The CAQ (Eifert, Thompson, et al., 2000) is an 18-item self-report inventory scored on a five-point Likert-type scale, anchored from 0 (never) to 4 (always). Higher scores on this measure indicate greater cardiac anxiety (no reversed scored items). Eifert and colleagues investigated the CAQ in a sample of 188 participants undergoing angiography. They found the CAQ to be composed of three components: fear about heart sensations, avoidance of activities believed to elicit cardiac symptoms, and heart-focused attention and monitoring. They also found the CAQ to have adequate convergent validity with the Anxiety Sensitivity Index (Reiss et al., 1986). The measure has been found to be useful in clinical research with medical patients (Aikens, Michael, Levin, & Lowry, 1999; Zvolensky et al., 2003) and as a cognitive-behavior therapy outcome measure (Eifert, Zvolensky, & Lejuez, 2000).

**DATA UNDER STUDY**
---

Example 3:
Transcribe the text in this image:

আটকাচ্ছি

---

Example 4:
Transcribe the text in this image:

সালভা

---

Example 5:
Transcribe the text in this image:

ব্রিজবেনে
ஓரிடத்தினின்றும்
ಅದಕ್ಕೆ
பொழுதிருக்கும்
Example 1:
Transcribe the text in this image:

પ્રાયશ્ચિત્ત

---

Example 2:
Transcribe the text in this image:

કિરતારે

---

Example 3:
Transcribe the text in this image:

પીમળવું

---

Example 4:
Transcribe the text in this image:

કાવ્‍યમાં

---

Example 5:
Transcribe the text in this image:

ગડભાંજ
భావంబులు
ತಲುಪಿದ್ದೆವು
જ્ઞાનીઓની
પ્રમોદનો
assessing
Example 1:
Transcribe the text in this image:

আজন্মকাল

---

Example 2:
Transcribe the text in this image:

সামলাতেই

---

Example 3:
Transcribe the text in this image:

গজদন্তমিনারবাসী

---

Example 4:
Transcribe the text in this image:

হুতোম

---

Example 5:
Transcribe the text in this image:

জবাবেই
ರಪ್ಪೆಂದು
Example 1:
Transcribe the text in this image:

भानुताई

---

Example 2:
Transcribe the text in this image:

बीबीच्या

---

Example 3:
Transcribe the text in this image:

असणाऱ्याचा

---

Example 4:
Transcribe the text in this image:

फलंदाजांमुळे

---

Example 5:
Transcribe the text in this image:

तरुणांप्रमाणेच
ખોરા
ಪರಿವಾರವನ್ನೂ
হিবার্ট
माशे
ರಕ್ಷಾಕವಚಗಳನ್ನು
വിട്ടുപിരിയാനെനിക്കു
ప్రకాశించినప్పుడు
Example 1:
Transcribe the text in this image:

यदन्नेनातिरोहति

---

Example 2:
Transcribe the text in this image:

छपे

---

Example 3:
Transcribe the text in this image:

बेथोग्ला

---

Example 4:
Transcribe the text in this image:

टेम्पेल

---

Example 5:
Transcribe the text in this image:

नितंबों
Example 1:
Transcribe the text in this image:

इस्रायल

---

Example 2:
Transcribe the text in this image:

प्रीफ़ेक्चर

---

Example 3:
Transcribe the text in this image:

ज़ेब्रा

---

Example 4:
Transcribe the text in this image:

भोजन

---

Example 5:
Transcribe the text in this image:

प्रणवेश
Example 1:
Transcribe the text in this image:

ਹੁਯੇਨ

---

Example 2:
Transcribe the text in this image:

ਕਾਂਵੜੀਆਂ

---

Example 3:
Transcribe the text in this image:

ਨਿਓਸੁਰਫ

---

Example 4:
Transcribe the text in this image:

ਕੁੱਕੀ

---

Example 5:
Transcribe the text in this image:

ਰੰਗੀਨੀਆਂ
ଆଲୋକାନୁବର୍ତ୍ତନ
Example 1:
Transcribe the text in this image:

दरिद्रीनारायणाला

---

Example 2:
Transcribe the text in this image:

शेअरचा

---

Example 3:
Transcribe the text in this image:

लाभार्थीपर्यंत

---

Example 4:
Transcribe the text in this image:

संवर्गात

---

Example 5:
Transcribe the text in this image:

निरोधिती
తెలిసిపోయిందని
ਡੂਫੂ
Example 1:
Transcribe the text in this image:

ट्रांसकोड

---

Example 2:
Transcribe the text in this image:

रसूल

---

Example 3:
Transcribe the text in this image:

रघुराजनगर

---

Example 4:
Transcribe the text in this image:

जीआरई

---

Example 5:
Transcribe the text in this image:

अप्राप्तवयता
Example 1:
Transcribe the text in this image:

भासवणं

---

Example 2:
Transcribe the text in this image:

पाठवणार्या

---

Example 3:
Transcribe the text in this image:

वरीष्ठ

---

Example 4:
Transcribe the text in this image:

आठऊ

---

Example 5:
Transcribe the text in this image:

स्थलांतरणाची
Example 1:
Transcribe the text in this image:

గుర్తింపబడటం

**QUESTIONS**
#1 Using the CAQ text, decide whether each statement agrees with it. Answer yes or no, and quote the words that decide it.
(a) The CAQ includes reversed scored items.
(b) Eifert and colleagues examined the CAQ in 188 participants undergoing angiography.
(c) Each CAQ item is rated on a scale running from 1 to 5.
#2 According to the CAQ text, which measure did the CAQ show adequate convergent validity with?
#3 Reproduce the part of the CAQ text between "The CAQ (Eifert, Thompson, et" and "Zvolensky, & Lejuez, 2000).", inclusive.
Use only the CAQ text for these tasks and ignore the rows.

**ANSWERS TO THE TASKS**
#1
(a) No: "no reversed scored items"
(b) Yes: "a sample of 188 participants undergoing angiography"
(c) No: "anchored from 0 (never) to 4 (always)"

#2 The Anxiety Sensitivity Index (Reiss et al., 1986).

#3
The CAQ (Eifert, Thompson, et al., 2000) is an 18-item self-report inventory scored on a five-point Likert-type scale, anchored from 0 (never) to 4 (always). Higher scores on this measure indicate greater cardiac anxiety (no reversed scored items). Eifert and colleagues investigated the CAQ in a sample of 188 participants undergoing angiography. They found the CAQ to be composed of three components: fear about heart sensations, avoidance of activities believed to elicit cardiac symptoms, and heart-focused attention and monitoring. They also found the CAQ to have adequate convergent validity with the Anxiety Sensitivity Index (Reiss et al., 1986). The measure has been found to be useful in clinical research with medical patients (Aikens, Michael, Levin, & Lowry, 1999; Zvolensky et al., 2003) and as a cognitive-behavior therapy outcome measure (Eifert, Zvolensky, & Lejuez, 2000).